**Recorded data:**
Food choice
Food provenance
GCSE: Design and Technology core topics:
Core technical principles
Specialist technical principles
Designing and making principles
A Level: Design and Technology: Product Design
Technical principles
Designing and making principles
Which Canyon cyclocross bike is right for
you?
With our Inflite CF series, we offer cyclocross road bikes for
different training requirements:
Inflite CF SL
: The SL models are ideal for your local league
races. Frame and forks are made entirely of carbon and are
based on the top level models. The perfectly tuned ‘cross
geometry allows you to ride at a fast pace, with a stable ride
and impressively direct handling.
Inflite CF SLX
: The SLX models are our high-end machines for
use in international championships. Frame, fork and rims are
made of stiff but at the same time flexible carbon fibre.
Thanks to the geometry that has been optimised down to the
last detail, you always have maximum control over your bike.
---
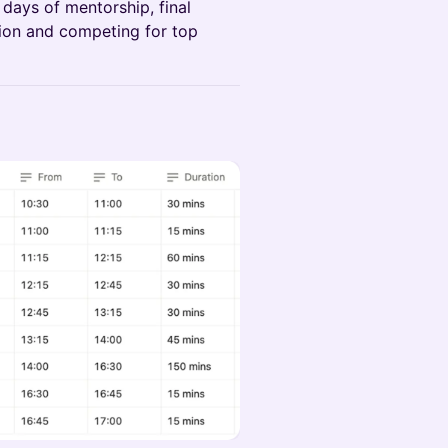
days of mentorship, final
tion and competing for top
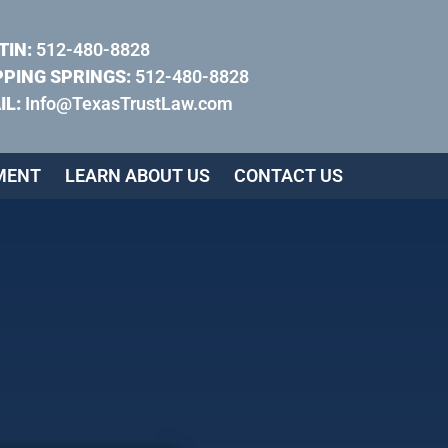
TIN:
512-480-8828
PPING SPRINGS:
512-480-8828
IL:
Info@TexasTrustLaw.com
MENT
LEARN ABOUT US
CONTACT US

**Work order:**
Using the records above, copy word for word the line with "Food choice", the line with "last detail, you", and every line between them.

**Task result:**
Food choice
Food provenance
GCSE: Design and Technology core topics:
Core technical principles
Specialist technical principles
Designing and making principles
A Level: Design and Technology: Product Design
Technical principles
Designing and making principles
Which Canyon cyclocross bike is right for
you?
With our Inflite CF series, we offer cyclocross road bikes for
different training requirements:
Inflite CF SL
: The SL models are ideal for your local league
races. Frame and forks are made entirely of carbon and are
based on the top level models. The perfectly tuned ‘cross
geometry allows you to ride at a fast pace, with a stable ride
and impressively direct handling.
Inflite CF SLX
: The SLX models are our high-end machines for
use in international championships. Frame, fork and rims are
made of stiff but at the same time flexible carbon fibre.
Thanks to the geometry that has been optimised down to the
last detail, you always have maximum control over your bike.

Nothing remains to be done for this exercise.